運用基因演算法於微帶線演進最佳化搜尋以完成微波被動電路與主動電路設計

Abstract

在這篇論文研究中，以基因演算法微帶線演進最佳化搜尋方式設計微波電路。電路元件排列型式及微帶線結構尺寸等…皆表示成為一序列的參數型態。接著再以基因演算法針對這一序列的參數作最佳化搜尋、演進，使其滿足我們預先制定的電路特性及功能。透過S參數的轉換顯現並證實電路的頻域響應特性。文章內容包含了兩個部分的應用。第一個主題是：以基因演算法於微波被動電路的設計，包括了雙頻帶通濾波器(Dual-Band Band-Pass Filter)以及極寬頻帶通濾波器(Ultra Wide -Band Band-Pass Filter)的設計及實作量測。第二個主題是：運用基因演算法於微波主動電路設計，我們以低雜訊放大器(LNA)作為設計範例，將設計結果以微波模擬軟體作驗證。經由詳細的基因演算法實行準則及概念分析，再以實際的設計實作範例，得到符合目標的結果，並且有效地引導、介紹這種設計方式。電路形式上的限制及多目標搜尋結果都會在最佳化搜尋的過程中詳盡討論之。這些範例結果證實了本篇文章所提出之方法能夠廣泛地運用在微波電路型式及結構最佳化設計。

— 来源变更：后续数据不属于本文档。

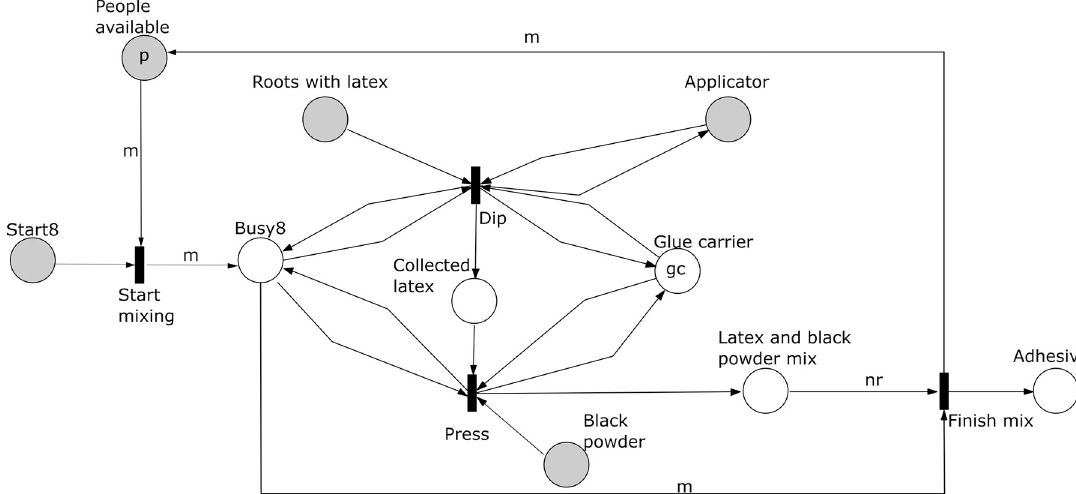
Fig 19. Subprocess 8 Dip and Mix of the O . Schinzii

Evolutionary optimization of microstrip-line element in microwave circuit design is presented in this paper. Topology and dimensions of microstrip elements are expressed by sets of parameters. The sets of parameters are then optimized by genetic algorithms (GA) to satisfy our circuit performance or specifications. The S-parameters are synthesized to obtain and verify the response of the circuit. The applications discussed include two topics. In the first part, we investigate the microwave passive circuit design using GA: dual-band band-pass filter and ultra wideband band-pass filter synthesis and implement. In the second part, we utilize genetic algorithms in microwave active circuit design: low noise amplifier (LNA) design and simulation. Step-by-step implementation aspects of the GA are detailed, through an example with the object of providing useful guidelines for the synthesis method. Circuit pattern constraints and multi-objective design goals are also implemented and discussed in the optimization process. These results have validated our proposing procedure.